Something in the solicitor’s body language confirmed that her guess had been correct. “Oh well, never mind.”
“Mrs Pargeter, allow me,” said Hedgeclipper Clinton, his hotelier manner at its most unctuous. In his managerial black jacket and pinstripes, he looked entirely at home in a solicitor’s office.
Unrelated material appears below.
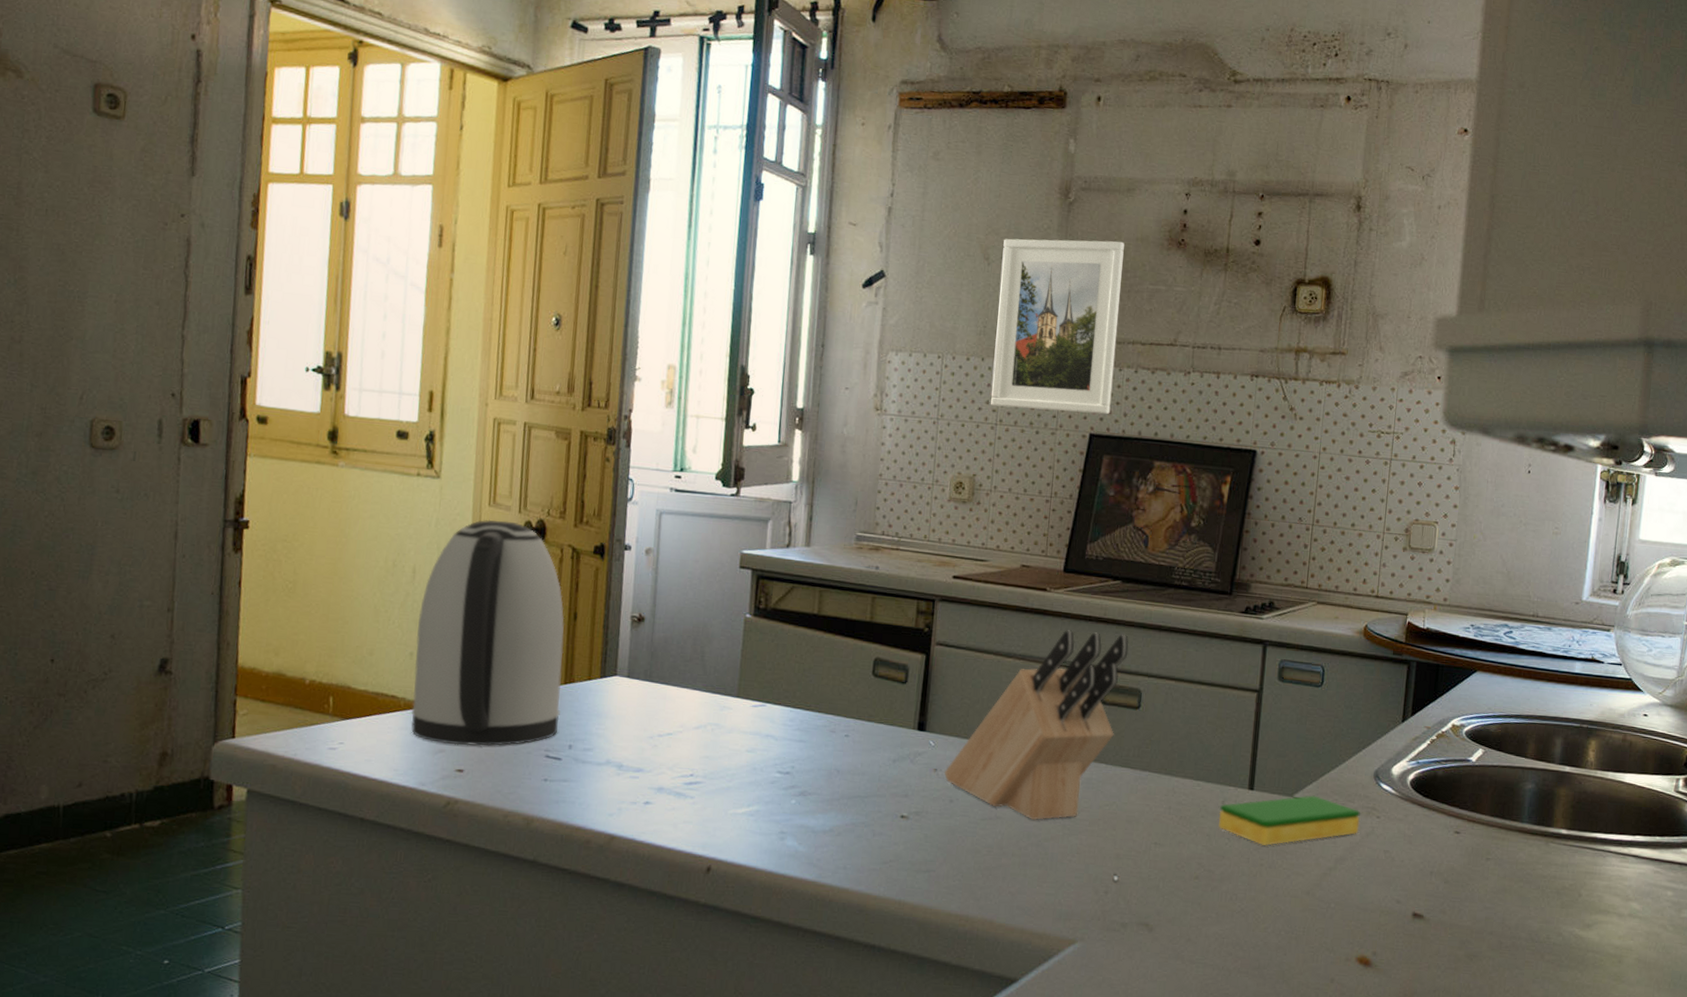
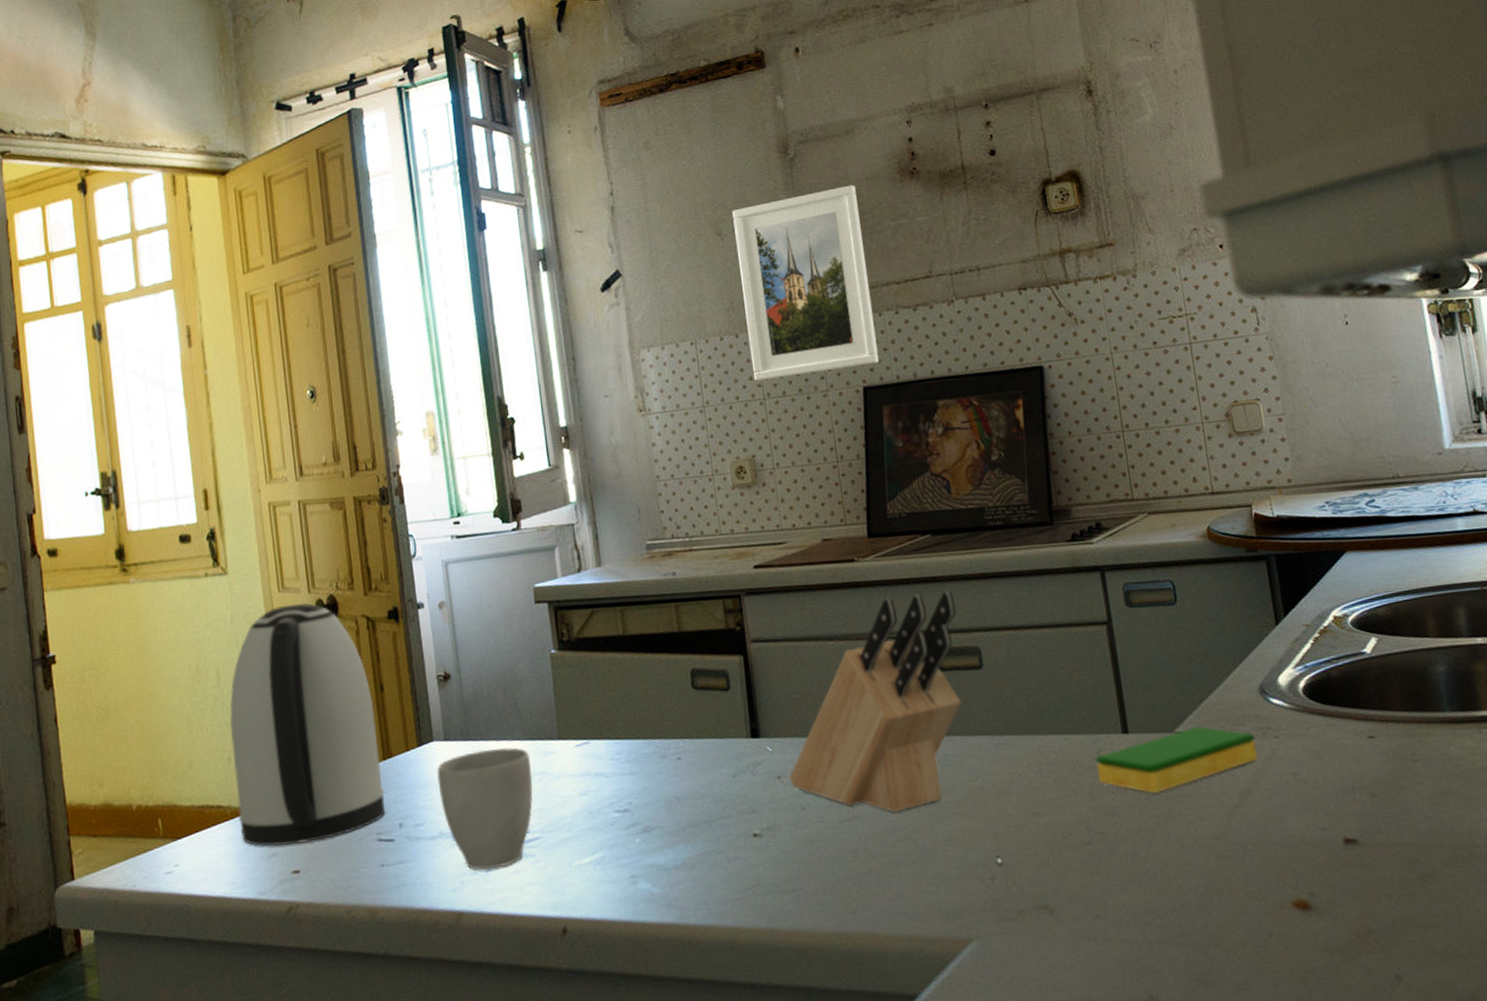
mug: none [613,692,707,802] -> present [437,747,534,870]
The image, as ever, was only let down by the marmoset on his shoulder.
He reached a telephone from the desk and punched in a number. “Ah, Mario, could you do me a special delivery? Yes, sort of room service, though the room in question is not actually in the hotel.” He gave Nigel Merriman’s address. “Three bottles of the Dom Perignon… The ‘48, yes. Very cold. Four of the crystal goblets…”
His eyebrows responded to Gary’s upraised hand. “Hm?”
“Could we have some mineral water, and all? ‘Cause I’m driving.”
“Of course. Still or sparkling?”
“Sparkling, please.”
“Mario,” Hedgeclipper continued into the receiver, “could we add a bottle of sparkling mineral water… oh, and some of those more-money-than-sense-customer wedding snacks… Yes, you know, the Japanese titbits… Smoked salmon, obviously… The quails’ eggs, and the caviar, yes – red and black… I think that’s probably it…” A frenetic screeching from his shoulder made him aware of an omission. “Oh, and an extremely large bunch of bananas. Soon as possible, Mario, thank you.”
He put the phone down and beamed across at Mrs Pargeter. “Be about ten minutes. Then we’ll have a little something to sip and nibble while we wait for Truffler to complete his
There was a contented silence in the office, interrupted only by the plastic clacking of Truffler Mason’s fingers on the keyboard, and the scratching of Erasmus’s claws as he explored Clickety Clark’s thinning hair for nits.
“Presumably, once it’s all written up, you’ll hand it over to the filth – er, the police authorities?” asked Hedgeclipper Clinton.
Mrs Pargeter nodded. “That’s right. Direct them here.” She gestured to Nigel Merriman’s desk, on which the piles of banknotes and the half-filled briefcases lay exactly where they had when the lights went out. “I think that lot’ll probably help to convince them too.”
“Imagine so,” said Gary with a grin. “I haven’t seen that much loot since the famous occasion in that Ponders End depository when Mr Pargeter got the…” He caught a look from Mrs Pargeter and seemed suddenly to lose his thread. He began studiously buffing the badge on his peaked cap.
“So spell it all out, Truffler,” she continued serenely, as if the recent moment of potential unpleasantness had never happened.
“Will do.”
“We don’t want any room for ambiguity.”
“Don’t worry,” said the detective without pausing in his task. “I’ll do it so’s a ten-year-old child could understand it.”